EXTRACTED RECORDS.
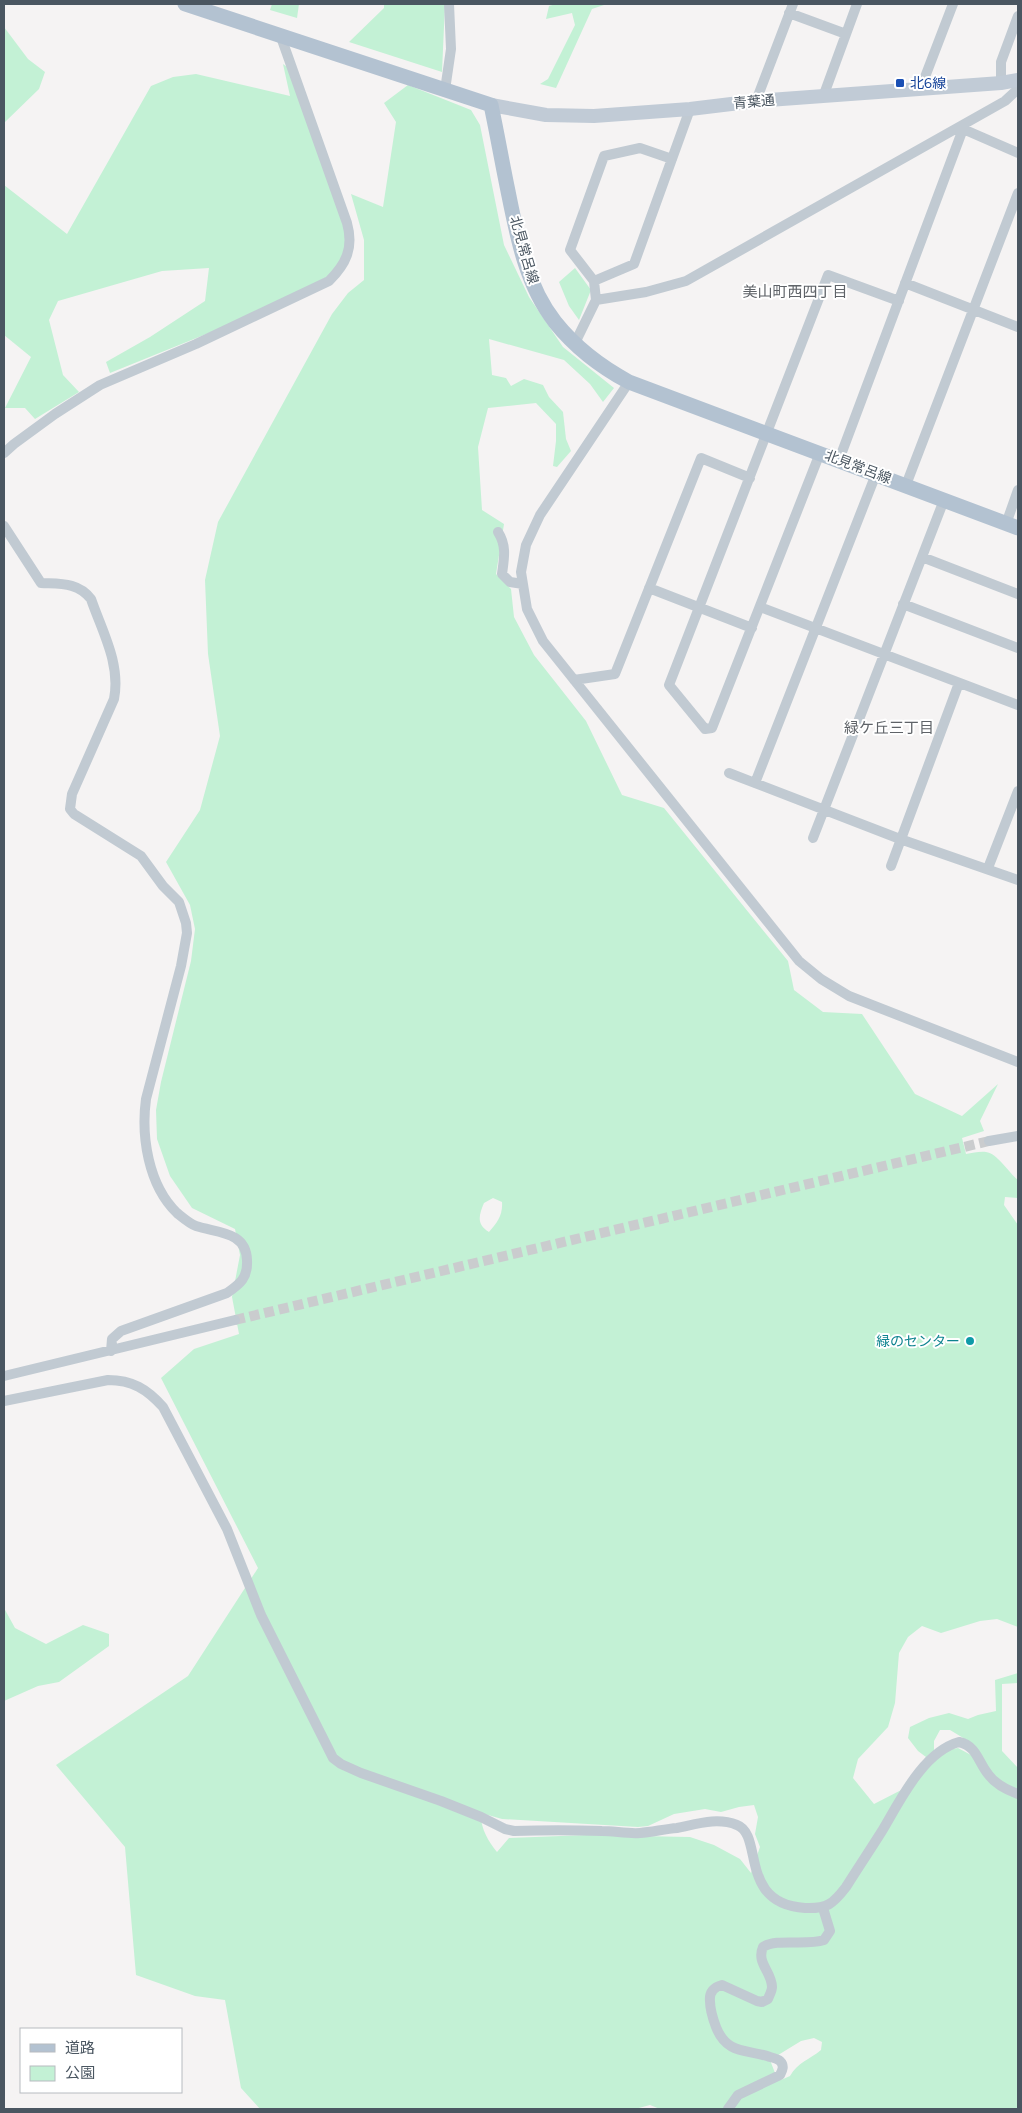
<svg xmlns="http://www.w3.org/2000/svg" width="1022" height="2113" font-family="Figtree,'Noto Sans JP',sans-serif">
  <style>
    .green { fill: #c3f1d5; fill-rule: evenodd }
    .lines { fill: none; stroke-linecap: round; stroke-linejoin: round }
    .street-tunnel { stroke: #caccce; stroke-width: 10; stroke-dasharray: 10 5; stroke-linecap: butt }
    .street { stroke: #c1cad2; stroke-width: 10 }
    .secondary { stroke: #c1cbd6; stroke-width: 14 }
    .primary { stroke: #b3c2d1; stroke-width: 15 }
    .transit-dot { fill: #1a4fb4; stroke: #fff; stroke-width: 2 }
    .culture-dot { fill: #0f9aa8; stroke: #fff; stroke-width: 2 }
    .labels { text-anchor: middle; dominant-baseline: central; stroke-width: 4; stroke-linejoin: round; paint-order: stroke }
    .transit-label { font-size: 14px; fill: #164399; stroke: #fff; text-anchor: start }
    .street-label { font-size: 14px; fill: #4a5661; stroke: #fff }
    .culture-label { font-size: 14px; fill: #0d838f; stroke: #fff; text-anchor: end }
    .neighbourhood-label { font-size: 15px; fill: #5f6368; stroke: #fff }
  </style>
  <rect width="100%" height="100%" fill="#f5f3f3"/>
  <path class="green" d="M272,4H299L297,18L270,10Z
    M384,4H445L442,72L349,42L384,8Z
    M556,4H607L592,9L556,88L540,84L548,79L575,25L572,13L546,19L549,6Z
    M4,27L28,59L45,72L39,89L4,123Z
    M283,64L291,70L348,237L344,260L329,276L231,324L110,373L106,362L150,337L205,301L209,268L162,271L58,301L49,320L63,375L79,392L35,419L25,408H5L31,357L4,335V185L67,234L151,86L173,77L196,74L290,96Z
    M408,85L471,110L480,125L504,245L529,297L563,347L614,388L603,402L590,384L564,360L489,339L492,375L506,378L511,386L524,379L543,385L549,397L563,412L566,439L571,451L557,467L553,466L556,441V424L536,403L488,408L478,447L482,510L504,524L496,574L511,589L514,617L534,655L586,721L622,795L664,808L788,961L794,990L823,1012L862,1014L915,1094L962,1116L998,1084L980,1121L984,1131L962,1138L966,1154C973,1153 980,1151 986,1152C997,1153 1009,1173 1018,1180V1198L1005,1197L1004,1205L1018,1225V1627L997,1619L980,1621L941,1633L922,1626L908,1637L899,1653L895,1703L888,1727L858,1759L853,1778L874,1804L913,1784L918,1767L926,1757L918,1751L908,1738L910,1727L929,1718L949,1713L968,1719L978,1715L996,1711L995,1680L1018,1673V1683L1002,1684V1751L1018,1768V2109H660L650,2105L635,2109H260L241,2088L225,2000L195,1996L136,1975L125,1847L56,1765L188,1676L258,1568L161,1378L194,1349L239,1334L232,1297L240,1255L235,1229L192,1208L170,1176L157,1139L156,1110L161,1082L191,961L195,929L190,905L166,862L200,810L220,736L208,654L205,580L218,522L332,314L348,293L364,280V240L351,194L383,207L396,122L384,103ZM493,1198L502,1202C503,1215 497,1223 489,1232C476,1224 479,1215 484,1203ZM940,1730H950L970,1742L971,1755L958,1748L934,1752V1741ZM754,1805L758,1817L755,1834L760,1847L751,1873L740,1859L714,1845L690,1837L587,1835L509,1838L497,1852C488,1841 480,1827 481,1813L502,1819L638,1827L648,1826L674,1814L705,1809L721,1812L739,1807ZM814,2038L822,2042L821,2050C809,2060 798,2062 790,2076L781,2080L775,2073L770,2060L801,2041Z
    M575,268L591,290L579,320L569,306L559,282Z
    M4,1608L15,1628L46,1644L83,1625L109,1634V1646L59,1682L38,1686L4,1701Z"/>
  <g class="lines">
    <path class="street-tunnel" d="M235,1320L989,1141"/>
    <path class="street" d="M789,13L846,34
      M1001,83V62L1018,16
      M445,90L451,49L449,4
      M920,90L953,4
      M823,97L857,4
      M756,101L793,4
      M961,126L963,129L1018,153
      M594,281L634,264L690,109
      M905,283L1018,327
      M596,300L594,281L570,250L604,156L640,148L672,159
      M575,343L596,300L646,292L686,281L1005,101L1018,89
      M629,382L540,515L526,545L521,572L527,609L543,641L799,961L821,979L849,996L1018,1062
      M4,453L14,444L55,414L100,385L196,344L329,281C346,264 354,248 347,223L281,37
      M820,453L712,728L705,729L669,685L828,275L899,301
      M839,460L963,129
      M906,485L1018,193
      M1006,524L1018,490
      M4,526L41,583C60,584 78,582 91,599C102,631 121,664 114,699L72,794L70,809L74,814L141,856L163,886L179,902L186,923L187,933L181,966L146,1099C141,1136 148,1185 177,1213C182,1217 190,1224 196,1226C217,1233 246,1231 247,1260C248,1278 240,1284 227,1293L121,1331L112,1339L111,1351
      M498,532C507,546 504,559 502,574L510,582L523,584
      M922,557L1018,594
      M649,588L752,628
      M903,604L1018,648
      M760,607L1018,705
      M574,680L615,674L701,458L750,478
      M729,773L900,839L1018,880
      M755,783L876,474
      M813,838L944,500
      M891,866L959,683
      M988,868L1018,791
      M989,1141L1018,1136
      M4,1376L235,1320
      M4,1401L108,1380C132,1380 147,1389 163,1407L227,1529L261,1615L333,1758L341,1764L361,1773L441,1801L481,1817L505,1829L514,1831C543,1830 573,1830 602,1831C614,1831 628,1834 640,1833C652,1832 665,1829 677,1828C697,1824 717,1817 737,1825C764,1835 738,1904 805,1908C827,1909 833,1904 846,1887C858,1868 870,1850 882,1831C900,1801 923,1752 959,1742C977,1746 978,1762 988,1774C995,1784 1007,1790 1018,1794
      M728,2109L738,2095L780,2075C782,2071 785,2066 780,2061C778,2059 774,2058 770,2057C747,2049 727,2055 716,2027C713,2019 710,2010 710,2001C709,1992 714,1987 722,1985L757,2001L762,2002L768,1999C769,1996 772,1991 772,1987C772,1972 756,1963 763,1947C777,1938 805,1946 824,1940L830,1931L823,1908"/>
    <path class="secondary" d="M491,105L546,115L594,116L690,109L756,101L1001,83L1018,80"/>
    <path class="primary" d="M185,4L491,105C497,133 502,162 508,191C517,236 526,285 555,322C575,347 601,367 629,382L1018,528"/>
  </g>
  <rect class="transit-dot" x="895" y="78" width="10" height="10" rx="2.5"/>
  <circle class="culture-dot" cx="970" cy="1341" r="5"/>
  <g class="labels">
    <g class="transit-label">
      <text x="910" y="83">北6線</text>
    </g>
    <g class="street-label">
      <text transform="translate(754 102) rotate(-5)">青葉通</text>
      <text transform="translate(524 250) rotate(74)">北見常呂線</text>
      <text transform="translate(858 467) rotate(21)">北見常呂線</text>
    </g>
    <g class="culture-label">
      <text x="960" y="1341">緑のセンター</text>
    </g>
    <g class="neighbourhood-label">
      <text x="795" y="292">美山町西四丁目</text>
      <text x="889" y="728">緑ケ丘三丁目</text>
    </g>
  </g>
  <rect width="1022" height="2113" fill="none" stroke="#4a5661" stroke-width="10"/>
  <rect x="20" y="2028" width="162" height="65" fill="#ffffff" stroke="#b7bbc0"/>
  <rect x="30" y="2044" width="25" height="8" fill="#b3c2d1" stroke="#b7bbc0"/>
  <text x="65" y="2053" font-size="15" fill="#4a5661">道路</text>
  <rect x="30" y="2066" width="25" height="15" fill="#c3f1d5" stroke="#b7bbc0"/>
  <text x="65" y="2078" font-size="15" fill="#4a5661">公園</text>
</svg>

WHAT YOU WILL DO. With the images left out, set down each record exactly as it appears.

ANSWER TO THE EXERCISE.
<svg xmlns="http://www.w3.org/2000/svg" width="1022" height="2113" font-family="Figtree,'Noto Sans JP',sans-serif">
  <style>
    .green { fill: #c3f1d5; fill-rule: evenodd }
    .lines { fill: none; stroke-linecap: round; stroke-linejoin: round }
    .street-tunnel { stroke: #caccce; stroke-width: 10; stroke-dasharray: 10 5; stroke-linecap: butt }
    .street { stroke: #c1cad2; stroke-width: 10 }
    .secondary { stroke: #c1cbd6; stroke-width: 14 }
    .primary { stroke: #b3c2d1; stroke-width: 15 }
    .transit-dot { fill: #1a4fb4; stroke: #fff; stroke-width: 2 }
    .culture-dot { fill: #0f9aa8; stroke: #fff; stroke-width: 2 }
    .labels { text-anchor: middle; dominant-baseline: central; stroke-width: 4; stroke-linejoin: round; paint-order: stroke }
    .transit-label { font-size: 14px; fill: #164399; stroke: #fff; text-anchor: start }
    .street-label { font-size: 14px; fill: #4a5661; stroke: #fff }
    .culture-label { font-size: 14px; fill: #0d838f; stroke: #fff; text-anchor: end }
    .neighbourhood-label { font-size: 15px; fill: #5f6368; stroke: #fff }
  </style>
  <rect width="100%" height="100%" fill="#f5f3f3"/>
  <path class="green" d="M272,4H299L297,18L270,10Z
    M384,4H445L442,72L349,42L384,8Z
    M556,4H607L592,9L556,88L540,84L548,79L575,25L572,13L546,19L549,6Z
    M4,27L28,59L45,72L39,89L4,123Z
    M283,64L291,70L348,237L344,260L329,276L231,324L110,373L106,362L150,337L205,301L209,268L162,271L58,301L49,320L63,375L79,392L35,419L25,408H5L31,357L4,335V185L67,234L151,86L173,77L196,74L290,96Z
    M408,85L471,110L480,125L504,245L529,297L563,347L614,388L603,402L590,384L564,360L489,339L492,375L506,378L511,386L524,379L543,385L549,397L563,412L566,439L571,451L557,467L553,466L556,441V424L536,403L488,408L478,447L482,510L504,524L496,574L511,589L514,617L534,655L586,721L622,795L664,808L788,961L794,990L823,1012L862,1014L915,1094L962,1116L998,1084L980,1121L984,1131L962,1138L966,1154C973,1153 980,1151 986,1152C997,1153 1009,1173 1018,1180V1198L1005,1197L1004,1205L1018,1225V1627L997,1619L980,1621L941,1633L922,1626L908,1637L899,1653L895,1703L888,1727L858,1759L853,1778L874,1804L913,1784L918,1767L926,1757L918,1751L908,1738L910,1727L929,1718L949,1713L968,1719L978,1715L996,1711L995,1680L1018,1673V1683L1002,1684V1751L1018,1768V2109H660L650,2105L635,2109H260L241,2088L225,2000L195,1996L136,1975L125,1847L56,1765L188,1676L258,1568L161,1378L194,1349L239,1334L232,1297L240,1255L235,1229L192,1208L170,1176L157,1139L156,1110L161,1082L191,961L195,929L190,905L166,862L200,810L220,736L208,654L205,580L218,522L332,314L348,293L364,280V240L351,194L383,207L396,122L384,103ZM493,1198L502,1202C503,1215 497,1223 489,1232C476,1224 479,1215 484,1203ZM940,1730H950L970,1742L971,1755L958,1748L934,1752V1741ZM754,1805L758,1817L755,1834L760,1847L751,1873L740,1859L714,1845L690,1837L587,1835L509,1838L497,1852C488,1841 480,1827 481,1813L502,1819L638,1827L648,1826L674,1814L705,1809L721,1812L739,1807ZM814,2038L822,2042L821,2050C809,2060 798,2062 790,2076L781,2080L775,2073L770,2060L801,2041Z
    M575,268L591,290L579,320L569,306L559,282Z
    M4,1608L15,1628L46,1644L83,1625L109,1634V1646L59,1682L38,1686L4,1701Z"/>
  <g class="lines">
    <path class="street-tunnel" d="M235,1320L989,1141"/>
    <path class="street" d="M789,13L846,34
      M1001,83V62L1018,16
      M445,90L451,49L449,4
      M920,90L953,4
      M823,97L857,4
      M756,101L793,4
      M961,126L963,129L1018,153
      M594,281L634,264L690,109
      M905,283L1018,327
      M596,300L594,281L570,250L604,156L640,148L672,159
      M575,343L596,300L646,292L686,281L1005,101L1018,89
      M629,382L540,515L526,545L521,572L527,609L543,641L799,961L821,979L849,996L1018,1062
      M4,453L14,444L55,414L100,385L196,344L329,281C346,264 354,248 347,223L281,37
      M820,453L712,728L705,729L669,685L828,275L899,301
      M839,460L963,129
      M906,485L1018,193
      M1006,524L1018,490
      M4,526L41,583C60,584 78,582 91,599C102,631 121,664 114,699L72,794L70,809L74,814L141,856L163,886L179,902L186,923L187,933L181,966L146,1099C141,1136 148,1185 177,1213C182,1217 190,1224 196,1226C217,1233 246,1231 247,1260C248,1278 240,1284 227,1293L121,1331L112,1339L111,1351
      M498,532C507,546 504,559 502,574L510,582L523,584
      M922,557L1018,594
      M649,588L752,628
      M903,604L1018,648
      M760,607L1018,705
      M574,680L615,674L701,458L750,478
      M729,773L900,839L1018,880
      M755,783L876,474
      M813,838L944,500
      M891,866L959,683
      M988,868L1018,791
      M989,1141L1018,1136
      M4,1376L235,1320
      M4,1401L108,1380C132,1380 147,1389 163,1407L227,1529L261,1615L333,1758L341,1764L361,1773L441,1801L481,1817L505,1829L514,1831C543,1830 573,1830 602,1831C614,1831 628,1834 640,1833C652,1832 665,1829 677,1828C697,1824 717,1817 737,1825C764,1835 738,1904 805,1908C827,1909 833,1904 846,1887C858,1868 870,1850 882,1831C900,1801 923,1752 959,1742C977,1746 978,1762 988,1774C995,1784 1007,1790 1018,1794
      M728,2109L738,2095L780,2075C782,2071 785,2066 780,2061C778,2059 774,2058 770,2057C747,2049 727,2055 716,2027C713,2019 710,2010 710,2001C709,1992 714,1987 722,1985L757,2001L762,2002L768,1999C769,1996 772,1991 772,1987C772,1972 756,1963 763,1947C777,1938 805,1946 824,1940L830,1931L823,1908"/>
    <path class="secondary" d="M491,105L546,115L594,116L690,109L756,101L1001,83L1018,80"/>
    <path class="primary" d="M185,4L491,105C497,133 502,162 508,191C517,236 526,285 555,322C575,347 601,367 629,382L1018,528"/>
  </g>
  <rect class="transit-dot" x="895" y="78" width="10" height="10" rx="2.5"/>
  <circle class="culture-dot" cx="970" cy="1341" r="5"/>
  <g class="labels">
    <g class="transit-label">
      <text x="910" y="83">北6線</text>
    </g>
    <g class="street-label">
      <text transform="translate(754 102) rotate(-5)">青葉通</text>
      <text transform="translate(524 250) rotate(74)">北見常呂線</text>
      <text transform="translate(858 467) rotate(21)">北見常呂線</text>
    </g>
    <g class="culture-label">
      <text x="960" y="1341">緑のセンター</text>
    </g>
    <g class="neighbourhood-label">
      <text x="795" y="292">美山町西四丁目</text>
      <text x="889" y="728">緑ケ丘三丁目</text>
    </g>
  </g>
  <rect width="1022" height="2113" fill="none" stroke="#4a5661" stroke-width="10"/>
  <rect x="20" y="2028" width="162" height="65" fill="#ffffff" stroke="#b7bbc0"/>
  <rect x="30" y="2044" width="25" height="8" fill="#b3c2d1" stroke="#b7bbc0"/>
  <text x="65" y="2053" font-size="15" fill="#4a5661">道路</text>
  <rect x="30" y="2066" width="25" height="15" fill="#c3f1d5" stroke="#b7bbc0"/>
  <text x="65" y="2078" font-size="15" fill="#4a5661">公園</text>
</svg>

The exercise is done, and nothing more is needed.